Sérgio Moro
Pedro França/Agência Senado
O senador Sérgio Moro (PL-PR) conseguiu voltar para a Comissão de Constituição e Justiça (CCJ) do Senado para participar da sabatina de Jorge Messias, indicado do presidente Luiz Inácio Lula da Silva (PT), para o Supremo Tribunal Federal (STF).
O anúncio foi feito pelo próprio senador no X, antigo Twitter, onde afirmou que ocupará uma vaga de suplente do PL. “Nas reviravoltas que o mundo dá”, afirmou ele na publicação.
Moro se disse surpreso, mais cedo, com a manobra do governo para retirá-lo da comissão às vésperas da sabatina --ele será substituído por Renan Filho. O senador era membro fixo da CCJ, mas em uma vaga no União Brasil, só que ele se afiliou ao PL recentemente.

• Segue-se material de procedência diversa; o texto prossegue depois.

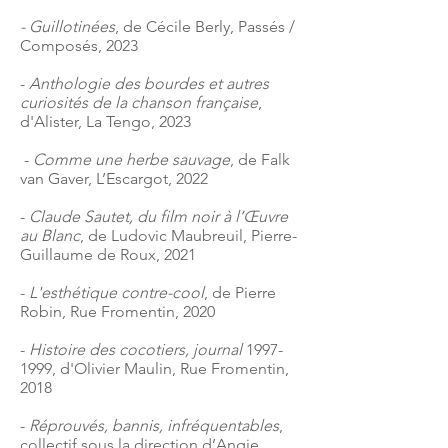
- Guillotinées
, de Cécile Berly, Passés /
Composés, 2023
-
Anthologie des bourdes et autres
curiosités de la chanson française
,
d'Alister, La Tengo, 2023
-
Comme une herbe sauvage
, de Falk
van Gaver, L’Escargot, 2022
-
Claude Sautet, du film noir à l’Œuvre
au Blanc
, de Ludovic Maubreuil, Pierre-
Guillaume de Roux, 2021
-
L'esthétique contre-cool
, de Pierre
Robin, Rue Fromentin, 2020
-
Histoire des cocotiers, journal
1997-
1999
, d'Olivier Maulin, Rue Fromentin,
2018
-
Réprouvés, bannis, infréquentables
,
collectif sous la direction d’Angie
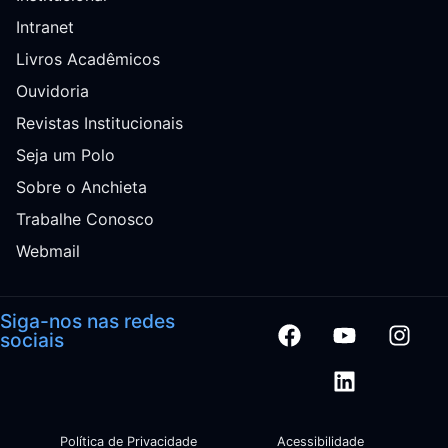
Intranet
Livros Acadêmicos
Ouvidoria
Revistas Institucionais
Seja um Polo
Sobre o Anchieta
Trabalhe Conosco
Webmail
Siga-nos nas redes
sociais
Política de Privacidade
Acessibilidade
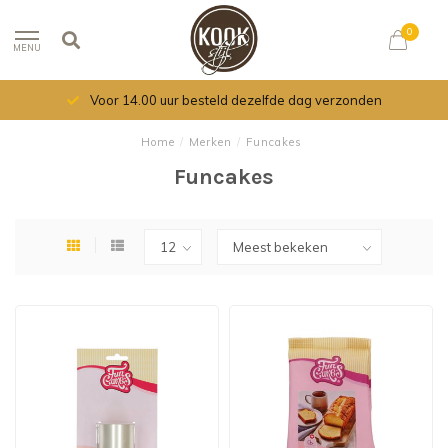
0
MENU
Voor 14.00 uur besteld dezelfde dag verzonden
Home
/
Merken
/
Funcakes
Funcakes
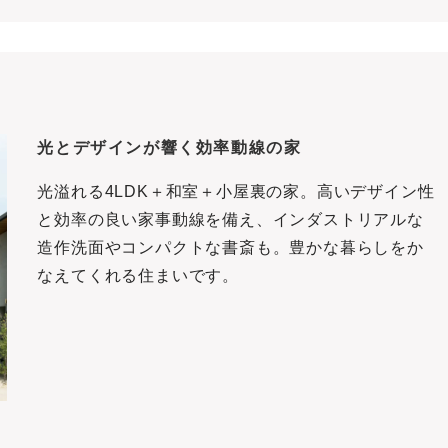
光とデザインが響く効率動線の家
光溢れる4LDK＋和室＋小屋裏の家。高いデザイン性
と効率の良い家事動線を備え、インダストリアルな
造作洗面やコンパクトな書斎も。豊かな暮らしをか
なえてくれる住まいです。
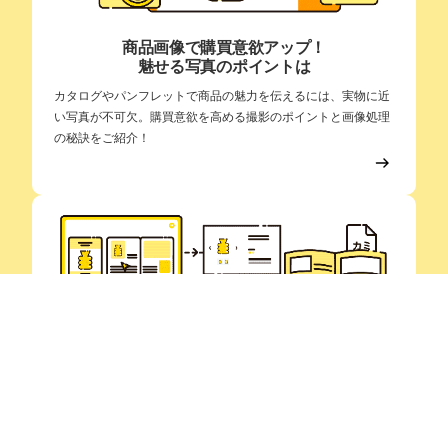
カタログデザイン 青梅市
青梅市でカタログのデザインでお悩みの方へ。当社ではデザイン制作だ
けではなく、印刷・加工までワンストップで承っております。用紙の選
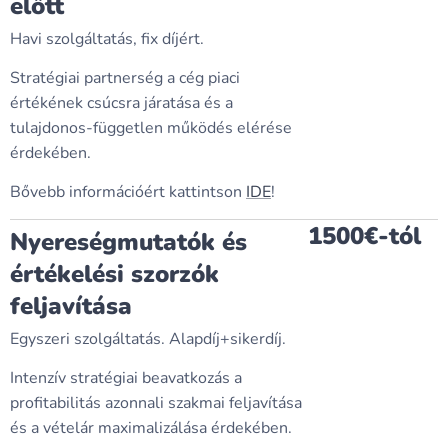
előtt
Havi szolgáltatás, fix díjért.
Stratégiai partnerség a cég piaci
értékének csúcsra járatása és a
tulajdonos-független működés elérése
érdekében.
Bővebb információért kattintson
IDE
!
1500€-tól
Nyereségmutatók és
értékelési szorzók
feljavítása
Egyszeri szolgáltatás. Alapdíj+sikerdíj.
Intenzív stratégiai beavatkozás a
profitabilitás azonnali szakmai feljavítása
és a vételár maximalizálása érdekében.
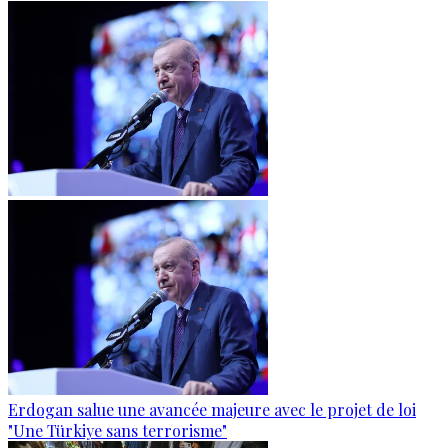
Erdogan salue une avancée majeure avec le projet de loi
"Une Türkiye sans terrorisme"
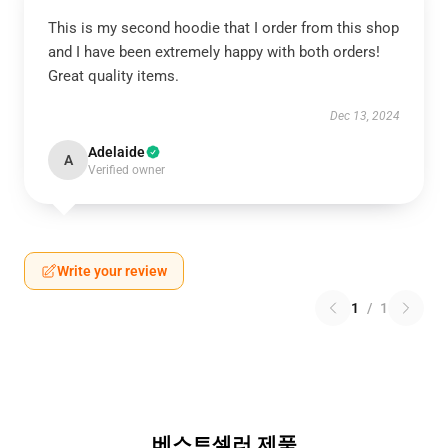
This is my second hoodie that I order from this shop
and I have been extremely happy with both orders!
Great quality items.
Dec 13, 2024
Adelaide
A
Verified owner
Write your review
1
/
1
베스트셀러 제품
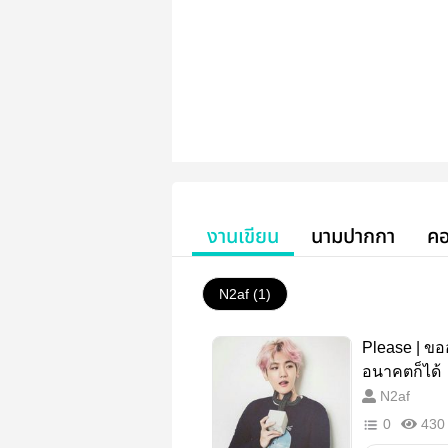
งานเขียน
นามปากกา
คอ
N2af (1)
Please | ขอ
อนาคตก็ได้
N2af
0
430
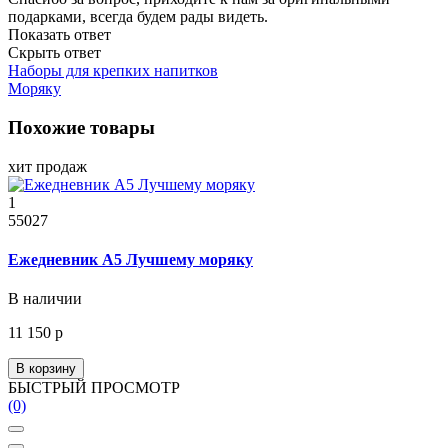
подарками, всегда будем рады видеть.
Показать ответ
Скрыть ответ
Наборы для крепких напитков
Моряку
Похожие товары
хит продаж
1
55027
Ежедневник А5 Лучшему моряку
В наличии
11 150 р
В корзину
БЫСТРЫЙ ПРОСМОТР
(0)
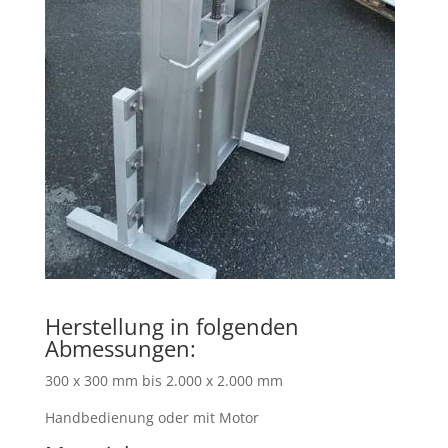
Herstellung in folgenden
Abmessungen:
300 x 300 mm bis 2.000 x 2.000 mm
Handbedienung oder mit Motor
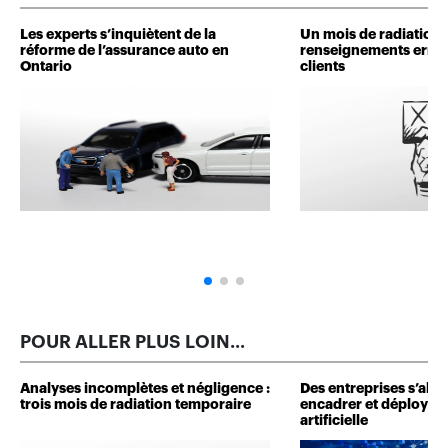
Les experts s’inquiètent de la
Un mois de radiation 
réforme de l’assurance auto en
renseignements erron
Ontario
clients
POUR ALLER PLUS LOIN...
Analyses incomplètes et négligence :
Des entreprises s’alli
trois mois de radiation temporaire
encadrer et déployer l
artificielle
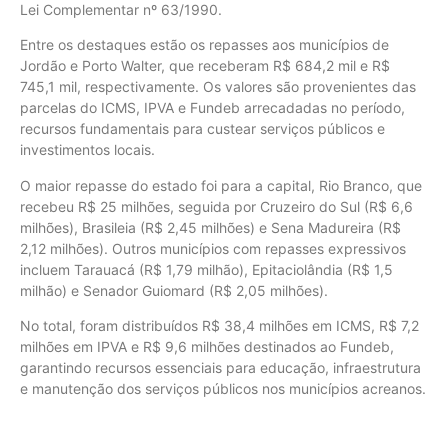
Lei Complementar nº 63/1990.
Entre os destaques estão os repasses aos municípios de
Jordão e Porto Walter, que receberam R$ 684,2 mil e R$
745,1 mil, respectivamente. Os valores são provenientes das
parcelas do ICMS, IPVA e Fundeb arrecadadas no período,
recursos fundamentais para custear serviços públicos e
investimentos locais.
O maior repasse do estado foi para a capital, Rio Branco, que
recebeu R$ 25 milhões, seguida por Cruzeiro do Sul (R$ 6,6
milhões), Brasileia (R$ 2,45 milhões) e Sena Madureira (R$
2,12 milhões). Outros municípios com repasses expressivos
incluem Tarauacá (R$ 1,79 milhão), Epitaciolândia (R$ 1,5
milhão) e Senador Guiomard (R$ 2,05 milhões).
No total, foram distribuídos R$ 38,4 milhões em ICMS, R$ 7,2
milhões em IPVA e R$ 9,6 milhões destinados ao Fundeb,
garantindo recursos essenciais para educação, infraestrutura
e manutenção dos serviços públicos nos municípios acreanos.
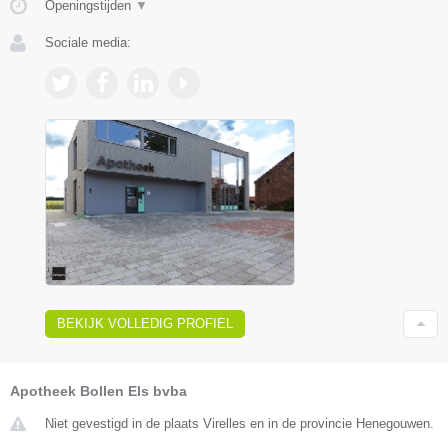
Openingstijden
▼
Sociale media:
BEKIJK VOLLEDIG PROFIEL
Apotheek Bollen Els bvba
Niet gevestigd in de plaats Virelles en in de provincie Henegouwen.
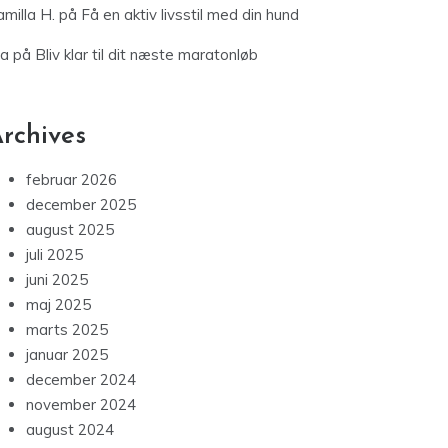
milla H.
på
Få en aktiv livsstil med din hund
ia
på
Bliv klar til dit næste maratonløb
rchives
februar 2026
december 2025
august 2025
juli 2025
juni 2025
maj 2025
marts 2025
januar 2025
december 2024
november 2024
august 2024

Normalmente se fica na vaga antiga porque essa construção foi feita lá atrás. Mas o governo, temeroso de perder a votação na CCJ, manobrou para que eu fosse substituído. Ontem, fui surpreendido com a notícia pela imprensa de colocar em meu lugar o senador Renan Filho - Sergio Moro.
Segundo o senador e pré-candidato ao governo do Paraná, essa manobra reflete a insegurança do governo “quanto a ter ou não votos suficientes para a aprovação do advogado-geral da União (AGU) Jorge Messias para a vaga no Supremo Tribunal Federal”.
Sergio Moro disse à BandNews que, por conta disso, teve que adotar um posicionamento claro e externar seu voto contrário à indicação de Jorge Messias ao STF.
“O fato de eu não votar na CCJ não elimina o meu voto no plenário. Ainda que eventualmente seja aprovado na CCJ, depende da existência de 41 votos, é o governo que tem que correr atrás desses votos para aprovação do ministro da AGU”, pontuou Moro.